Officials heave a sigh of relief at the peaceful polling for the Lok Sabha elections across the State. And the people are happy that they have discharged their democratic right to choose their rulers.
But the non-resumption of grievances redress meetings even after the completion of polling is a matter of concern for all sections, especially the poor and farmers.
The weekly grievances day meetings, held every Monday in the district headquarters, the farmers’ grievances day meetings in the third week of every month and the mass contact programme held in rotation in villages once a month are very popular programmes, as they are aimed at redressing the grievances of the needy.
These programmes, presided over by the Collector, used to attract a good number of people, even from faraway places, as they could meet the heads of government department easily.
After the model code of conduct came into effect on March 5, these programmes have been suspended until the votes are counted on May 16.

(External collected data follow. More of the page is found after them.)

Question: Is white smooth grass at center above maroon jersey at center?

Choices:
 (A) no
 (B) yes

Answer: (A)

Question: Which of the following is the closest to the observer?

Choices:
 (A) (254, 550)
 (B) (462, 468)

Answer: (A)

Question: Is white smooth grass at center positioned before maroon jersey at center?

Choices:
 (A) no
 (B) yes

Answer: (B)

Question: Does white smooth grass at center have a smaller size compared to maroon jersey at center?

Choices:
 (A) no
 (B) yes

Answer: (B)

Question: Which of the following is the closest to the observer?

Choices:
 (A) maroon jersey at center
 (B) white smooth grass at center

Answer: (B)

The propriety of keeping the meetings suspended, even after polling was over, is not clear. The Election Commission should not let the people suffer till the counting day, a cross-section of the people says.
In particular, the farmers’ grievances day meetings used to evoke an overwhelming response, as they dealt with all problems relating to agriculture. “Suspension of these programmes until after the election process may be justified.
But keeping them suspended after the elections is unreasonable,” says P.Viswanathan, State president of the Tamizhaga Yeri Matrum Aatru Pasana Vivasayigal Sangam.
With the State reeling under drought conditions, the drinking water scarcity is acute in many districts.
Fodder has become scarce, forcing government to open temporary outlets for marketing it. People used to take advantage of the weekly grievances day meetings and the mass contact programmes to highlight these problems, so they should be resumed immediately, says R.Muthukumar, Lalgudi taluk committee member of the Communist Party of India.